Pour stigmatiser ce cannibalisme historique, Claude Lévi-Strauss a dit « l’histoire n’est donc jamais l’histoire, mais l’histoire pour. Partiale, même si elle se défend de l’être ; elle demeure inévitablement partielle, ce qui est encore un mode de partialité ». L’histoire « pour » (dans les deux sens du mot pour), car elle est toujours celle des vainqueurs et est relatée en vue de faire valoir une position. L’histoire comme récit n’est jamais conforme à l’histoire comme évènement : les faits historiques sont toujours déformés. Si les enquêtes sur l’enrichissement illicite et sur l’évasion fiscales étaient libres dans le temps et dans l’espace, on se rendrait compte que cette traque n’est qu’un écran de fumée.

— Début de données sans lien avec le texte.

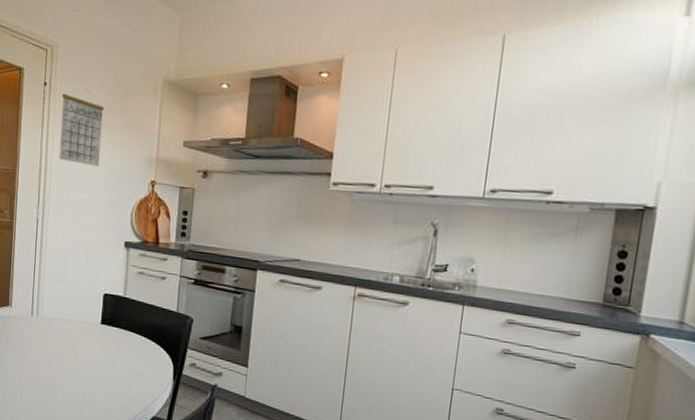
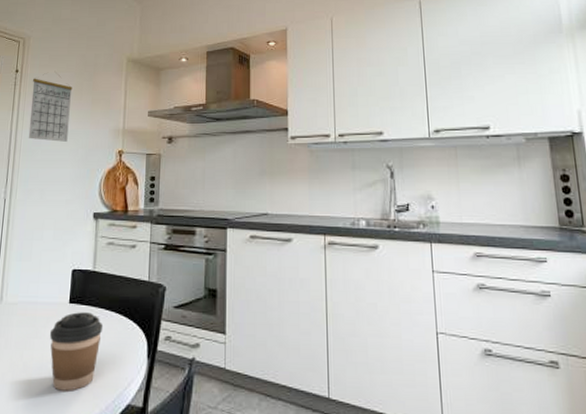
coffee cup: none [82,332,133,400] -> present [49,312,104,391]

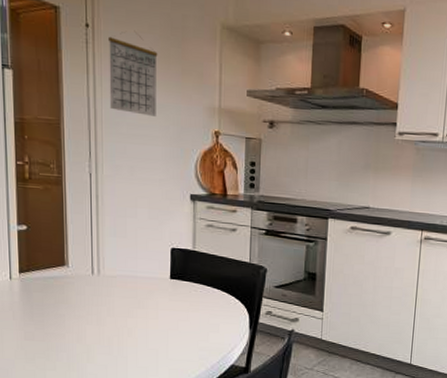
coffee cup: present [49,312,104,391] -> none [152,287,206,353]

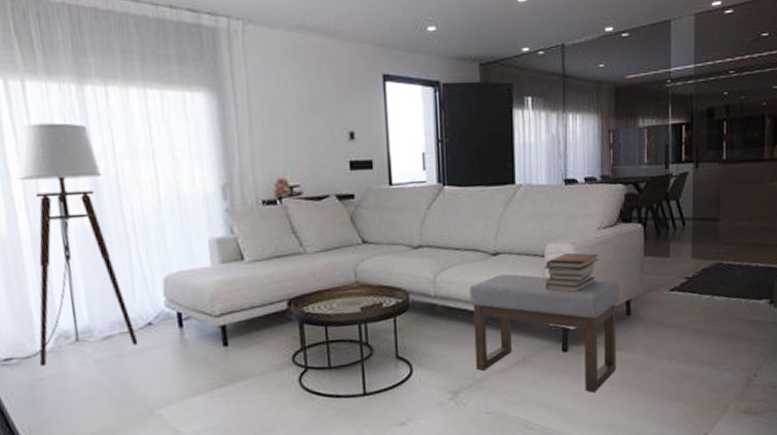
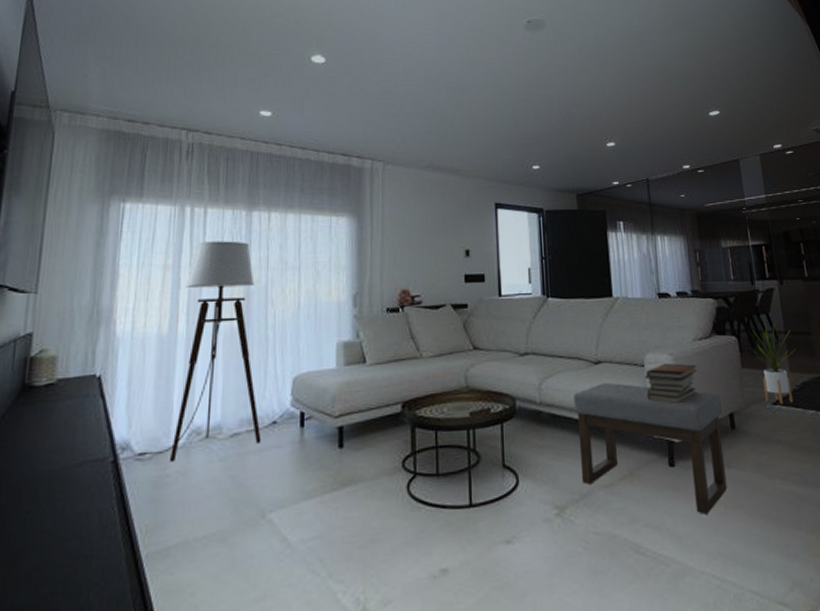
house plant: none [655,210,701,291] -> present [750,324,796,405]

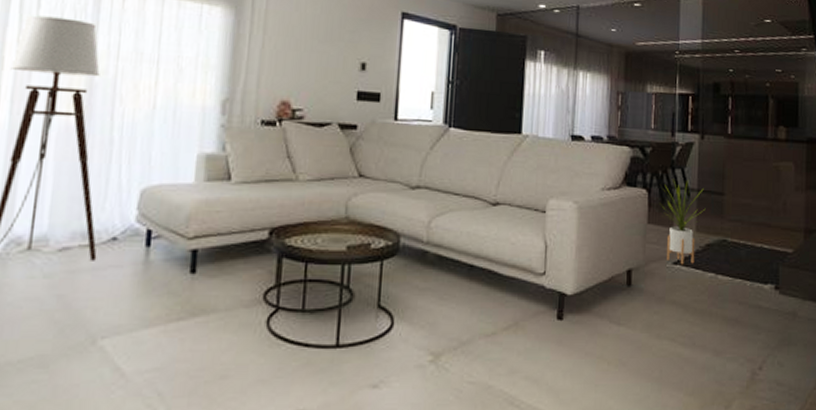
ottoman: present [573,382,728,514] -> none [462,226,621,370]
book stack: present [645,363,697,403] -> none [544,212,601,254]

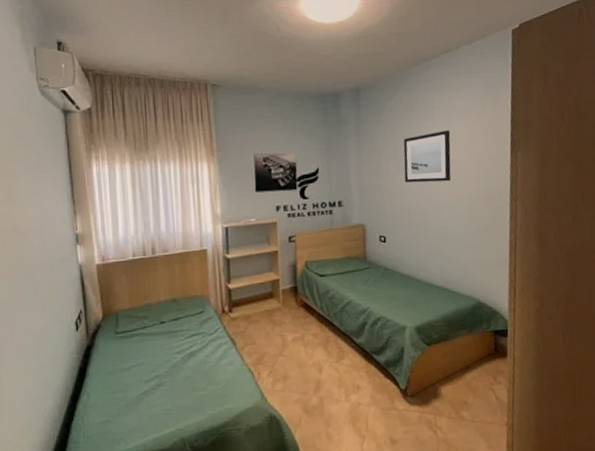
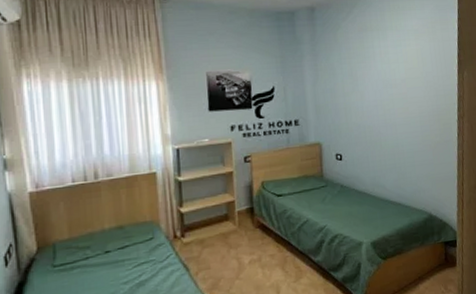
wall art: present [403,130,451,183] -> none [358,50,404,102]

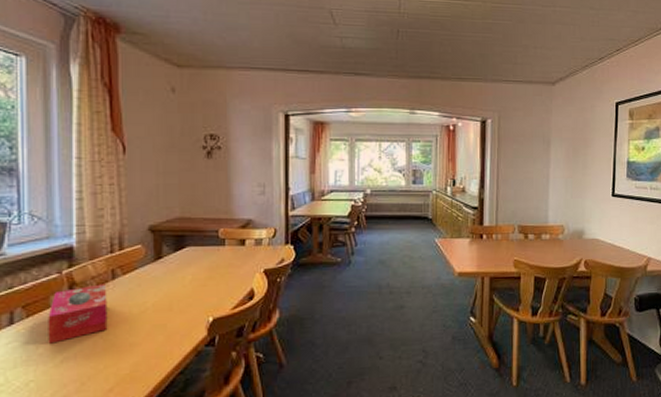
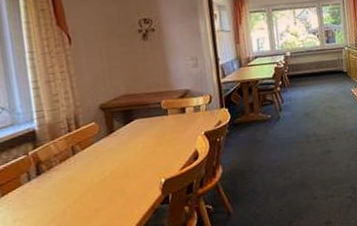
tissue box: present [48,284,108,344] -> none [20,160,74,217]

Alassane K. KITANE, professeur au Lycée Serigne Ahmadou Ndack Seck de Thiès

PS. C’est curieux d’ailleurs de constater que les États africains qui prétendent lutter contre l’évasion fiscale et l’enrichissement illicite ne s’empressent guère de retrouver les propriétaires de ces milliards de francs qui dorment dans les comptes de la BCEAO. Il existe des comptes (Plus de 800.000 attendent que leurs propriétaires se manifestent dans l’espace UEMOA) dont les propriétaires ne sont pas connus et leurs traces sont mystérieusement perdues (pour plus de détails suivre ce lien) http://maliactu.info/economie/bceao-la-problematique-des-comptes-dormants.
L’histoire de la mal gouvernance a des racines extrêmement profondes dans le passé de nos pays et elle pose même de sérieux problèmes d’indépendance pour ces pays.